Castle Rock's park planner Jeff Smullen said it was not difficult to convince the City Council of a need for a park, which was funded partly through the city's general fund and sales tax and fees assessed on new developments.
"There was a strong feeling in the community that we lacked two things: a movie theater and stuff for kids," Smullen said.
"These things are contagious"
Colorado Springs parks manager Putman credits the boom in skate parks to its connection with snowboarding.
"The same users do both sports and are part of the same culture. Other states do not have that link," he said. "Some states also haven't seen the light that this [skateboarding] is here to stay, at least for a long time."
Chris Hildebrand, who designs and builds skate parks around country, including in Trinidad south of the Springs, credits Colorado's skate park bounty with a progressive attitude toward parks and recreation as well as the force of proximity.
"These things are contagious," Hildebrand said. "When one city does it, the neighboring towns follow suit."
An institutional support beam for Colorado skate park construction is Great Outdoors Colorado (GOCO), a nonprofit foundation that funds various parks projects throughout the state. Last year, Trinidad received a GOCO award of $130,000 for its park -- now considered to be one of the most exciting skate parks in the state -- and this year the nonprofit was instrumental in assisting La Junta with over half the funding for its recently opened $235,000 facility.
Of the myriad Colorado towns and cities to build skate parks, Colorado Springs was one of the first in the state to pour concrete. The Goose Gossage park was built in 1997 for $80,000 and designed by park planner Allen Cox. In 1999, an addition was added with new obstacles.
[Gossage is] "more of a street park," said skateboarder Chris Patton. "Manitou is good for little kids to get started on and it's ... pleasant. Like many older Springs skaters (this reporter included) Patton regularly travels to parks throughout the state. For Patton's money, his park of choice is Cañon City, where he can often be found launching chest high ollies over the bowl's concrete tongue.

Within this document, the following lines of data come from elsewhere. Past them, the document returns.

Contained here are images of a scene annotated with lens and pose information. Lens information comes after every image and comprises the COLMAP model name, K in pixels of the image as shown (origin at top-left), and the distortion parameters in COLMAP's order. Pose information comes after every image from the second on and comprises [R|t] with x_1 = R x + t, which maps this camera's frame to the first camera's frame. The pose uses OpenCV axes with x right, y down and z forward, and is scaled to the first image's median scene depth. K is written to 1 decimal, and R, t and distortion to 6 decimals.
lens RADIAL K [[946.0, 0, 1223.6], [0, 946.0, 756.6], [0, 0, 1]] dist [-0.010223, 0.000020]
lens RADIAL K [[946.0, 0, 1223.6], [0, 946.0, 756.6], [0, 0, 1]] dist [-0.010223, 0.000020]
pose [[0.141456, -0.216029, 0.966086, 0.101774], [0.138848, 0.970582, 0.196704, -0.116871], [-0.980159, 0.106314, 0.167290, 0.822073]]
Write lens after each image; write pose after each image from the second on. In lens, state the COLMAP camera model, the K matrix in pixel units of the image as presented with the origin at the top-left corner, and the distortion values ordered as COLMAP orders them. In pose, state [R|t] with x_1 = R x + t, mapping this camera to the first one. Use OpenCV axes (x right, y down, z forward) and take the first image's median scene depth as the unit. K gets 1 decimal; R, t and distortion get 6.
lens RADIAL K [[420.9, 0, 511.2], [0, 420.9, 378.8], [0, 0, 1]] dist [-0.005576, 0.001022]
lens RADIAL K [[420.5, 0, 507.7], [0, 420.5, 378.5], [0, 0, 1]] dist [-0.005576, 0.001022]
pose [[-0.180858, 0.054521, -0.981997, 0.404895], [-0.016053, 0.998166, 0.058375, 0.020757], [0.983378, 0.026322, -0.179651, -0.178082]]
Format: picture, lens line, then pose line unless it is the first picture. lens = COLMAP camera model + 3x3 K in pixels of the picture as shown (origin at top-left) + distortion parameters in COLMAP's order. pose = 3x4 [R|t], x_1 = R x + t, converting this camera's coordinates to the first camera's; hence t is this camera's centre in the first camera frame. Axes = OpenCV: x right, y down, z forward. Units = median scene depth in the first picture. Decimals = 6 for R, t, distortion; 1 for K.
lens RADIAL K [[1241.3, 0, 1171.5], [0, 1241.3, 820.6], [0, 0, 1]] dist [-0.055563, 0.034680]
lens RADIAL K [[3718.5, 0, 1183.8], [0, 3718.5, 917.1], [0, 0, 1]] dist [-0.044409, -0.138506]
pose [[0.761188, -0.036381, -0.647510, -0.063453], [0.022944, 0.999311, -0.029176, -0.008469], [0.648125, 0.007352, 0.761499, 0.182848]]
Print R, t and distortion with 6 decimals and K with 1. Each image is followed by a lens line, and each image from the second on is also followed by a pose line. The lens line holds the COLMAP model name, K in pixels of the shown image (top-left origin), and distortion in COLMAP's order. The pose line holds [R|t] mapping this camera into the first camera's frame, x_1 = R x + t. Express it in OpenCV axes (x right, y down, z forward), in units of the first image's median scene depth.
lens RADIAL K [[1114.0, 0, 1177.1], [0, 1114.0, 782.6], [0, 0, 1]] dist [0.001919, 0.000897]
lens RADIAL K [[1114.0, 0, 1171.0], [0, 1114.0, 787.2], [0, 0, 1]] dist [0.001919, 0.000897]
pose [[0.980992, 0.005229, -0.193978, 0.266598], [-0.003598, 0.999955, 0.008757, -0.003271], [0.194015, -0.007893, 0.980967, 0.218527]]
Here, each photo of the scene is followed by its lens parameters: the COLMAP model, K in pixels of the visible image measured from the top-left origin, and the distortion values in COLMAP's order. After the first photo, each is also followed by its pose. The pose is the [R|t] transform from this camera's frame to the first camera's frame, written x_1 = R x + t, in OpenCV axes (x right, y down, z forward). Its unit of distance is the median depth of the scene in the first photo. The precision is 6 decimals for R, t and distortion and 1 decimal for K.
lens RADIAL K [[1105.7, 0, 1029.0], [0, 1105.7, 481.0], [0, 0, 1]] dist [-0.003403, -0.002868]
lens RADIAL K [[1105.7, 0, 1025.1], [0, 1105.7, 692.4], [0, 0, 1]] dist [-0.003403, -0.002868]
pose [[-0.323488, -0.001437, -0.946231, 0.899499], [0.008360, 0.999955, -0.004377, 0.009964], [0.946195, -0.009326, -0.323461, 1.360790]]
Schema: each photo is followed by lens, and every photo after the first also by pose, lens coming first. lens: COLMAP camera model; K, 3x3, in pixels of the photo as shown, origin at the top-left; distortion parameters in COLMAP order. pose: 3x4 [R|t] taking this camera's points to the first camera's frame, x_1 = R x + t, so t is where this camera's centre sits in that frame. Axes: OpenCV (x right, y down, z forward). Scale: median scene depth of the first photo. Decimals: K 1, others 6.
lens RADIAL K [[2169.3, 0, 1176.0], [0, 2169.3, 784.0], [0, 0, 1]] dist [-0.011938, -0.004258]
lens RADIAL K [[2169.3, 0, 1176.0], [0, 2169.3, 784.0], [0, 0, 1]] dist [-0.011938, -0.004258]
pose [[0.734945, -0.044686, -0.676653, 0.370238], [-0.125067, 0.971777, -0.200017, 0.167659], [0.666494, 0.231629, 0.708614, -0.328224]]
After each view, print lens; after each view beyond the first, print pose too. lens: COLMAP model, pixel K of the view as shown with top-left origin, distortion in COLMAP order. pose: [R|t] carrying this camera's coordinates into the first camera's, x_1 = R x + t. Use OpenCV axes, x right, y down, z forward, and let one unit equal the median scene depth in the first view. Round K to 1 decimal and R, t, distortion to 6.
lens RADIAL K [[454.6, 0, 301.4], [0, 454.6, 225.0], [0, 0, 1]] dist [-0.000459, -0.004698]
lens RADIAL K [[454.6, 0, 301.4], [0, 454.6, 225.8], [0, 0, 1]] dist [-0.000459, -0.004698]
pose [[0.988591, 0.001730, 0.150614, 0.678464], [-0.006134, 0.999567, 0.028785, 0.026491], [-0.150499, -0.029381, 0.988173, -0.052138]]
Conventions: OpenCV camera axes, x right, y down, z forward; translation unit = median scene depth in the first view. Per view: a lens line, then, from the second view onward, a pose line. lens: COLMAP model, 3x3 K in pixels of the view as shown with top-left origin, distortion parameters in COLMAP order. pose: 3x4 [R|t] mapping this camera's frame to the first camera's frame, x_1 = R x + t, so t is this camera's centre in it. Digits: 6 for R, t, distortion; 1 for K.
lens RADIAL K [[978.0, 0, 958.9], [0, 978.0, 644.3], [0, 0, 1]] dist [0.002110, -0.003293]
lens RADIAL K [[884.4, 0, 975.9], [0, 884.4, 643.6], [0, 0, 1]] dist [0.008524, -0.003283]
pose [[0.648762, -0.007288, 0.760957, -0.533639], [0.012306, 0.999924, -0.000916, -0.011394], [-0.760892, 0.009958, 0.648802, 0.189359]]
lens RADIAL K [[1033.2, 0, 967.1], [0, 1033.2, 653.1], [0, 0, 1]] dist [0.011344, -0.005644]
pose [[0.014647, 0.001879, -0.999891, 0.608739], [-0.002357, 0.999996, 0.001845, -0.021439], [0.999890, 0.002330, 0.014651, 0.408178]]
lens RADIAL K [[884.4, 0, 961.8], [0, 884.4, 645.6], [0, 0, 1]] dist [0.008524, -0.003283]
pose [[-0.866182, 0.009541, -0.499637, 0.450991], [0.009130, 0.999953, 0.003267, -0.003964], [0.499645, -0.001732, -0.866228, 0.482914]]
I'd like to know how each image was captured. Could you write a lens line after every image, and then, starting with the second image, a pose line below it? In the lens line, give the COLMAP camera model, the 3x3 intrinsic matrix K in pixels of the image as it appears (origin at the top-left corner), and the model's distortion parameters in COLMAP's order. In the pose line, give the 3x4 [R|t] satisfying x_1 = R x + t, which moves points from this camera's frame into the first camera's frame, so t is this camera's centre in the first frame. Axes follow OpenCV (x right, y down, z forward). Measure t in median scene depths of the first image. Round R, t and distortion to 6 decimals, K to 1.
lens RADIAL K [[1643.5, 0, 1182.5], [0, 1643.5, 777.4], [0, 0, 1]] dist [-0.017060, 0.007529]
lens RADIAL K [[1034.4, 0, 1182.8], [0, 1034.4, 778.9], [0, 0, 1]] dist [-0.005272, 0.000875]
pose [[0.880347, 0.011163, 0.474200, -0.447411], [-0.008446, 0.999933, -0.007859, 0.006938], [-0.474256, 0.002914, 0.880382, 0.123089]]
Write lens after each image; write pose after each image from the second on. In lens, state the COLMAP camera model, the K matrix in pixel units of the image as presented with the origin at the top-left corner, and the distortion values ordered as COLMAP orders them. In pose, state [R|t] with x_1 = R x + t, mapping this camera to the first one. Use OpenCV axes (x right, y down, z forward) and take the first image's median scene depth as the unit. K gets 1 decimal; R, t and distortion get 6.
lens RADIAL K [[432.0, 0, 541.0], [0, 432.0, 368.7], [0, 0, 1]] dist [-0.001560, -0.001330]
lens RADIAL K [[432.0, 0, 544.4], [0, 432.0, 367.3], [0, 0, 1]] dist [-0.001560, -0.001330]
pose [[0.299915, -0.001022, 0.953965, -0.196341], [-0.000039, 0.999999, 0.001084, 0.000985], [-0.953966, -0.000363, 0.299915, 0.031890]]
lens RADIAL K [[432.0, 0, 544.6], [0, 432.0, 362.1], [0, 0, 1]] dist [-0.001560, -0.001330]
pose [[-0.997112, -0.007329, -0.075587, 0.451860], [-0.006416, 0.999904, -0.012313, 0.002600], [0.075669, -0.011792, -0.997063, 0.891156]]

While many towns kill skate park proposals because of fears of lawsuit liability, city attorneys throughout Colorado point to a lack of ensuing suits.
Colorado municipalities also enjoy the protection provided by a state statute called government immunity, which, according to Castle Rock's city attorney, Dian Durphy, protects cities and towns from a host of frivolous suits. "Unless there's something wrong in the park's construction, it would be very difficult for someone to sue." Durphy said.
Denver's assistant city attorney, Stan Sharoff, said the history of claim liability doesn't bear out fears of skater injury lawsuits. "I think it's a question of claim experience and there hasn't been a deluge of claims related to skate parks," Sharoff said.
Mitch Brian of SkatePark magazine notes that skate park construction is exploding as communities realize they can build the parks without losing their shirts and that the types of kids who use the facilities are not what they fear. According to Brian, the generally cited figure in the skate park industry is that the current number of 800 public skate parks in the United States will double in the next three years.
Colorado Springs parks manager Putman said he has plans for three new park projects one of which includes a skate park to be located within Memorial Park.
Noting the boom in construction that's transpired since one of his own staffers designed Gossage, Putman said, "I used to give lectures to other parks and recreation directors about skate park design. Now I wouldn't dare."